Rao feels the grin on his face, marvels at it. He turns the page, scans a few lines. It’s as if a yard sale exploded over the base and someone had itemised the fallout.

29   Motorcycle jacket (black leather)

30    Plush dinosaur (yellow, worn condition, missing one eye)

31    Recliner chair (burgundy, leather)

32    Toolbox (varnished pine)

33    Bunch of roses (red)

34    Connect 4 game (assembled frame with complete set of counters)

35    Beanie Baby (bear, black, worn condition)

 “Santa?” he suggests. “Maybe all the personnel have been good boys and girls.”

“Santa is not a plausible delivery system,” Adam murmurs. “Security cameras showed nothing except several bursts of static between zero six forty-eight and fifty-one. Before them, nothing. After them”—he nods at the map—“this.” He hesitates. “I don’t want to get Twilight Zone, but I can’t account for it.”

“I’ve always assumed Rod Serling taught you how to knot your necktie, Adam, but no, let’s—” Rao stops. Reconsiders. “Yeah. Well. I’ve been in that diner, and it was full Twilight Zone. A guy died in a mysterious bonfire and weird shit appeared all over the shop. Why shouldn’t we go down the freaky rabbit hole? Do you have a time of death?”

“Approximate.” Adam pulls another file towards him, opens it. “There are photos of the scene, if you—”

“Not now, thank you.”

“Zero six forty.”

“So when was the first one of these objects picked up?”

“Six fifty-one.”

“The Cabbage Patch doll?”

“From the flightline, yes.”

Rao sees the doubt in Adam’s eyes.
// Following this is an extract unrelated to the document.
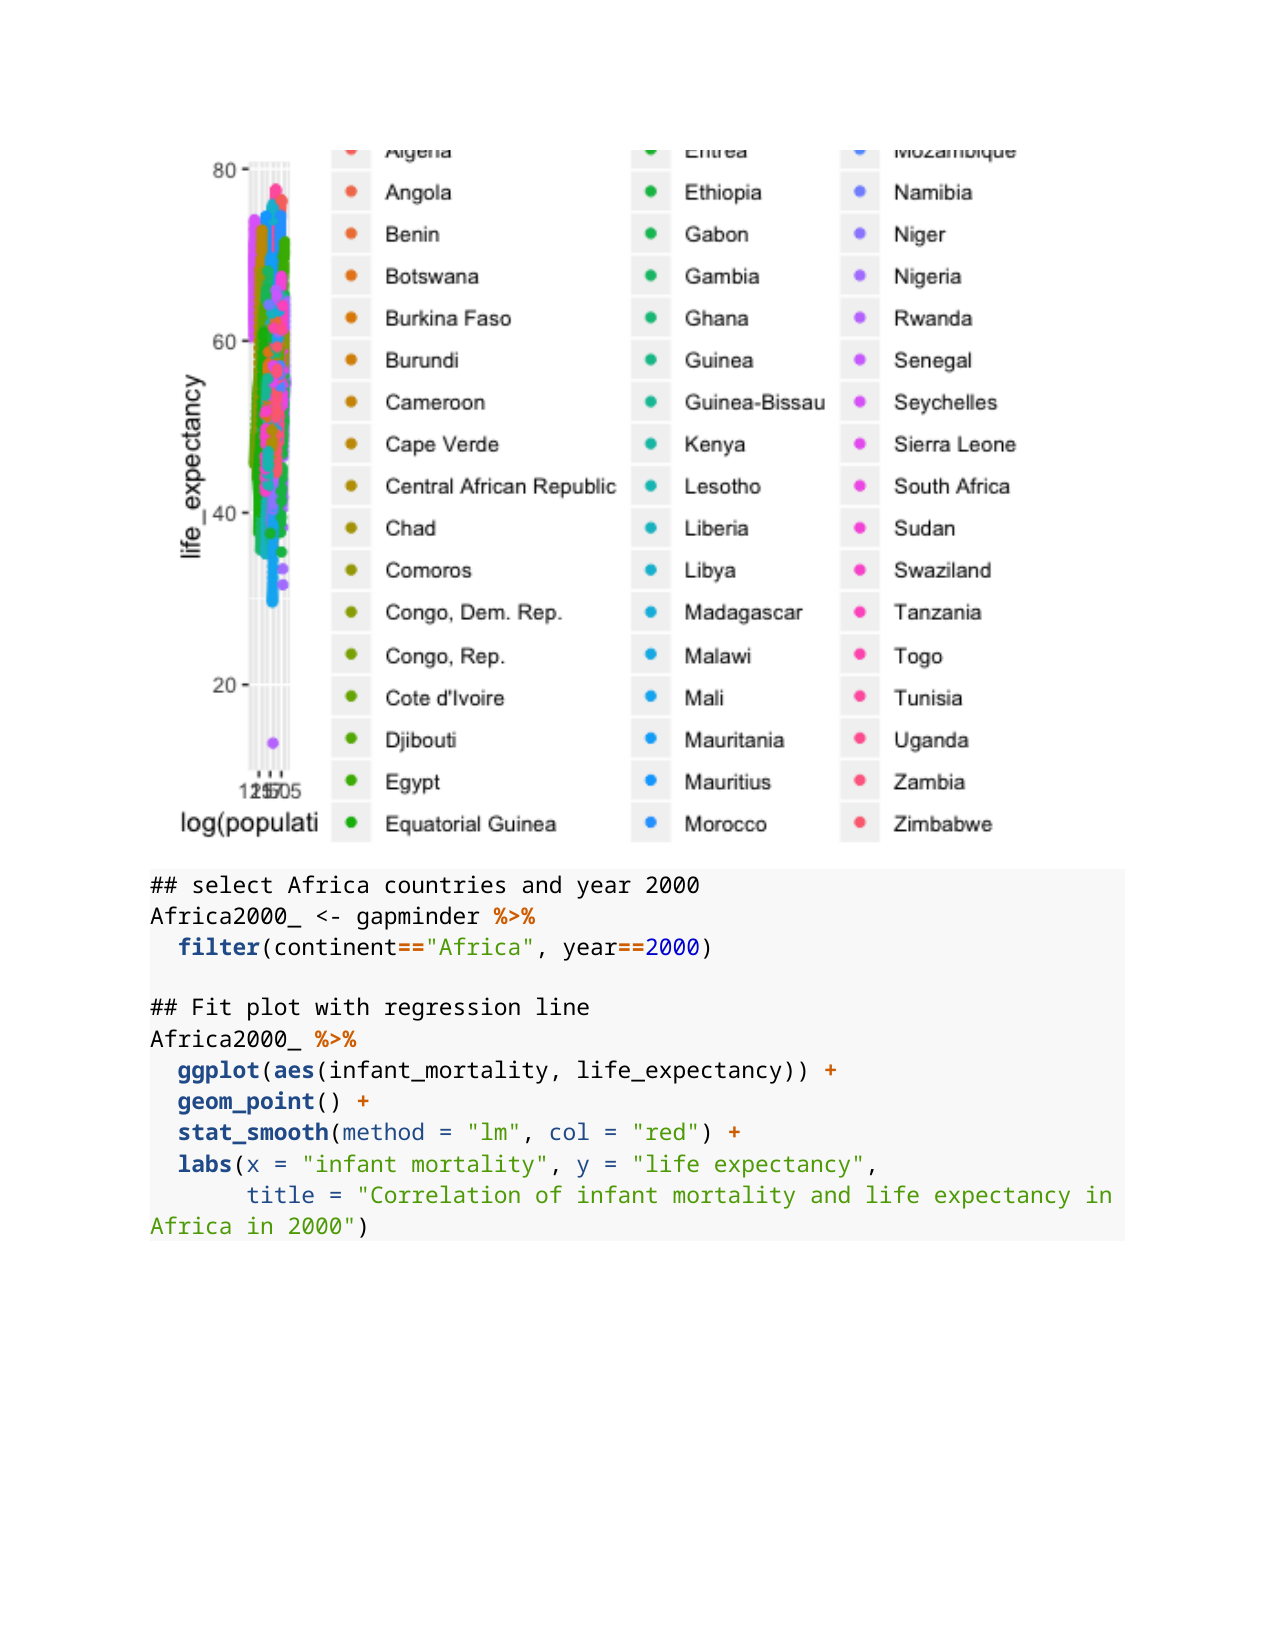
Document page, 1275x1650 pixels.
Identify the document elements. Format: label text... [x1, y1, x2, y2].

picture [168, 150, 1044, 850]
text ## select Africa countries and year 2000 Africa2000_ <- gapminder %>% filter(continent=="Africa", year==2000) ## Fit plot with regression line Africa2000_ %>% ggplot(aes(infant_mortality, life_expectancy)) + geom_point() + stat_smooth(method = "lm", col = "red") + labs(x = "infant mortality", y = "life expectancy", title = "Correlation of infant mortality and life expectancy in Africa in 2000") [150, 869, 1125, 1241]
He drains his mug, picks up the second, takes a gulp, and winces. This one’s even worse. He’s pathetically grateful for it.

“The diner’s mental, love. I’ve been inside it. And when we look at this Santa shit, it’s going to be mental too. There’s going to be some kind of logic to all this but I’m pretty sure it’s Twilight Zone logic and we’re just going to have to deal with that as it comes. Keep our minds open.”

“Don’t patronize me, Rao. I don’t care if it’s elves. I just need to know why and how it’s elves.”